> **Your instructions**
Report how many lines below include the string "index". Please keep the reply to that number.

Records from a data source
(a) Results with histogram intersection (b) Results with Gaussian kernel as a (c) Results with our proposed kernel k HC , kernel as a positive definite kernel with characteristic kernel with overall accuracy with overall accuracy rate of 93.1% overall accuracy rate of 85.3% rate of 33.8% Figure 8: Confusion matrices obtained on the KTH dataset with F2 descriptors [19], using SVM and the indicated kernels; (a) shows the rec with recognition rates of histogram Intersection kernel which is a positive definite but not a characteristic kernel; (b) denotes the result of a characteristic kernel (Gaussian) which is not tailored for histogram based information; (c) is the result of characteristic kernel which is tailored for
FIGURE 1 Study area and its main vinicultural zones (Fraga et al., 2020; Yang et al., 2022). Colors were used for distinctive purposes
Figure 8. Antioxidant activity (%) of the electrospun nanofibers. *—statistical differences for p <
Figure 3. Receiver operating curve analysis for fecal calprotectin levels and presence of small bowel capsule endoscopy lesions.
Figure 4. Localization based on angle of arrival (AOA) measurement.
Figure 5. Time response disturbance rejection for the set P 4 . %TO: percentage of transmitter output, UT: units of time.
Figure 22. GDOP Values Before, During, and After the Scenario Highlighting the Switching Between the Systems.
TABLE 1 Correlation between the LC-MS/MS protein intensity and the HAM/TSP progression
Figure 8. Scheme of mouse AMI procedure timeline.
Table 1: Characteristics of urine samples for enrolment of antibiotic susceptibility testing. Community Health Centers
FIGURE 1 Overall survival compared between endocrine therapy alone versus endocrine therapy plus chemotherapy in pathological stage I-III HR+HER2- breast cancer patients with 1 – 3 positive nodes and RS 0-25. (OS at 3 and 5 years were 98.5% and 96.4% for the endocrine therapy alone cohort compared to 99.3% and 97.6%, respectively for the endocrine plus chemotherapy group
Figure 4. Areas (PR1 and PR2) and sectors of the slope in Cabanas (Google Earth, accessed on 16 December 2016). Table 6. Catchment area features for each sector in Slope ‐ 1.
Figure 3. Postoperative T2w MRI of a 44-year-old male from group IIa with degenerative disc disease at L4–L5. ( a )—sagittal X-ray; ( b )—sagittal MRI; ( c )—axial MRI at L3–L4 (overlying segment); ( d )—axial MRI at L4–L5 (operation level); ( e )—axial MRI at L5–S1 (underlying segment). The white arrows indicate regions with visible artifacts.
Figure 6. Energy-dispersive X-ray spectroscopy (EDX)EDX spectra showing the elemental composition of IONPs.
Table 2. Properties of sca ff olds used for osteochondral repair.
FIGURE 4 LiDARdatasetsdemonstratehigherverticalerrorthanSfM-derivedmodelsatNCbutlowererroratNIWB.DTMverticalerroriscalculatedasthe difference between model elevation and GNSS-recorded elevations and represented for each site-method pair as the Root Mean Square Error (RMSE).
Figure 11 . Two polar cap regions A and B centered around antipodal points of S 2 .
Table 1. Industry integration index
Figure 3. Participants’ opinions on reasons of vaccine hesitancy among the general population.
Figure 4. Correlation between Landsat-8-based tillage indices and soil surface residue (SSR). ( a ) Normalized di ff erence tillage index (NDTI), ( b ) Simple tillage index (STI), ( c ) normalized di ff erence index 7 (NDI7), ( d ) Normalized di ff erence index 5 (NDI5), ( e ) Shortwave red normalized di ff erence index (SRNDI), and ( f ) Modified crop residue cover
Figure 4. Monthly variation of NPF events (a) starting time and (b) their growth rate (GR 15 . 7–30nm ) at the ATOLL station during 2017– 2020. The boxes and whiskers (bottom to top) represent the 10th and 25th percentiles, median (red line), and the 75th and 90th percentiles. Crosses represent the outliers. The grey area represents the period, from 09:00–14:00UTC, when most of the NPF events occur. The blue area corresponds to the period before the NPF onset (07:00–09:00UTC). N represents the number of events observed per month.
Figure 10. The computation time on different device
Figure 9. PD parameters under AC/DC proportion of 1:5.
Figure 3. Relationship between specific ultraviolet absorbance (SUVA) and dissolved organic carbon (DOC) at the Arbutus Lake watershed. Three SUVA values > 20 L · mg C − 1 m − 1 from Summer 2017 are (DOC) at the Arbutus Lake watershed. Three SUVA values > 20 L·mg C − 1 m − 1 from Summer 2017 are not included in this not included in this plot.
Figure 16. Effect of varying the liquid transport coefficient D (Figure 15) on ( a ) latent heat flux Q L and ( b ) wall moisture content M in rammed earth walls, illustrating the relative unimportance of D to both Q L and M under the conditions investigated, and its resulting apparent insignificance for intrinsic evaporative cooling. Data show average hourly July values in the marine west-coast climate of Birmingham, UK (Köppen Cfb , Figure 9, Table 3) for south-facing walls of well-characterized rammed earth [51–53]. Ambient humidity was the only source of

> **Answer to the exercise**
2